Dieser Artikel wurde 1994 von mir für den KALENDA geschrieben, ist jedoch aus Platzgründen 1995 und 1996 nicht in diesem Medium erschienen. Er ist zwar ein Rundumschlag, der vielleicht keine neuen Horizonte erschließt, aber dennoch, so meine ich, eine gute Zusammenfassung von dem was abgeht.

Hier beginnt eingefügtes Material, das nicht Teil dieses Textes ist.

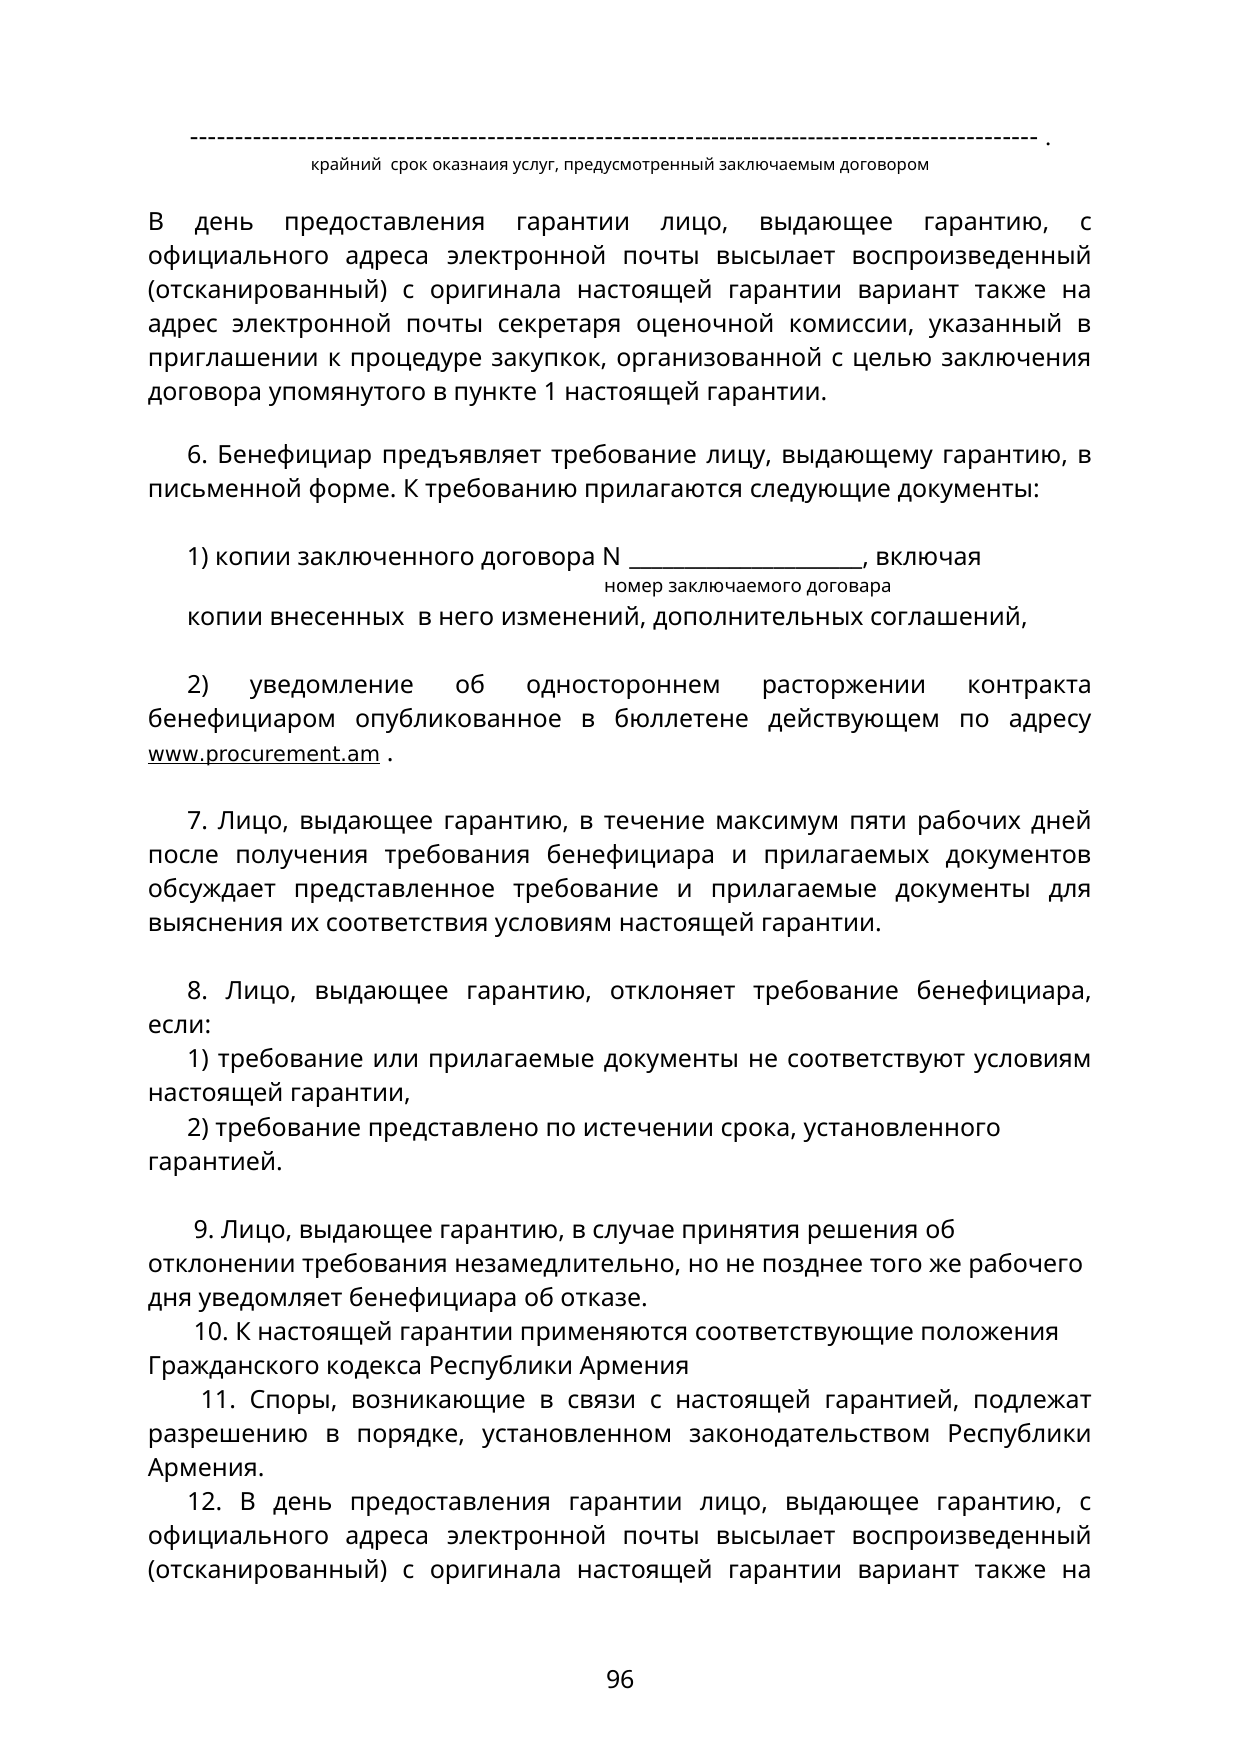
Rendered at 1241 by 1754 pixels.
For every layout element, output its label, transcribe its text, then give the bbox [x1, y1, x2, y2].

Alles was die Industrie erträumte und nie zu hoffen wagte, geht nun in Erfüllung. Jahrelange Spitzen-Traumgewinne in einem Konsumboom sondersgleichen, z.B. in der Automobil- und Bekleidungsindustrie, bei den Lebensmittelkonzernen, in der Elekronikbranche, ja fast in allen Bereichen. Der Osten offen zum Plündern der Sahnestücke für die kapitalkräftigsten Bewerber, und alles für`n Appel und`n Ei. Dazu, trotz explodierender Gewinnkonten ein Subventionsregen aus den Steuergeldern, der seinesgleichen sucht. Die Arbeitszeit wird Scheibchen um Scheibe wieder verlängert, die Löhne und Gehälter real gekürzt, Sozialleistungen gestrichen (im Sozialhaushalt der Bundesregierung 1993 um 72 %). Die arbeitsrechtliche Situation wird Stück um Stück ausgehöhlt: Dienstleistungstage, verlängerte Geschäftsöffnungszeiten, Flexibilisierung, d.h. den Unternehmern permanent zur Verfügung stehen, unbezahlte Sonderleistungen an Wochenenden und Feiertagen, Einführung von "Karenztagen" bzw. Streichung von Freizeit. Die Ausbildungsplätze werden elitisiert: qualifiziert ausgebildet wird speziell für die Bedürfnisse des Kapitals und aus dem Nachwuchs der Etablierten, Reichen, zunehmend gegen hohe Bezahlung. Die Angst vor der Zukunft läßt die überwiegende Mehrheit der StaatsbürgerInnen dem sogar zustimmen. Aus ihrer blöden Deutschtumsmentalität, gemixt aus Obrigkeitsglauben und "die Ärmel hochkrempeln und anpacken", wächst ihre Instrumentalisierbarkeit. Da, wo selbst der lasche DGB noch Widerstand zu leisten versucht, zieht ihm die eigene Basis den Teppich unter den Füßen weg. Gleichzeitig wird die neue Rolle des Militärs eingeprobt. Von "Nie wieder Krieg!" und der anfänglichen grundgesetzlichen "Abschaffung der Armee" sind wir wieder bei der "Mitverantwortung der Deutschen im Ausland" als rundumerneuerte Großmacht gelandet. Mit Somalia und Bosnien soll nur die Gewöhnung auf die langfristigen Kriegseinsätze hin eintreten. Schon übt die Bundeswehr zusammen mit U.S.-Streitkräften im Ami-Bundesstaat Louisiana den Angriffskrieg unter Einsatz schweren Geräts. Das wird immer noch von der Rüstungsindustrie hergestellt, die einen Großteil der Schwerindustrie und Luftfahrttechnik darstellt, und die ihre Profite nicht angesichts einer veränderten Weltlage geschmälert sehen will. Sie und ihre Lobby konstruieren neue "Feinde" und Einsatzbereiche. Schon jetzt (1994) ist Deutschland der drittgrößte Waffenhändler und nach den U.S.A. der zweitgrößte Großwaffenexporteur der Welt.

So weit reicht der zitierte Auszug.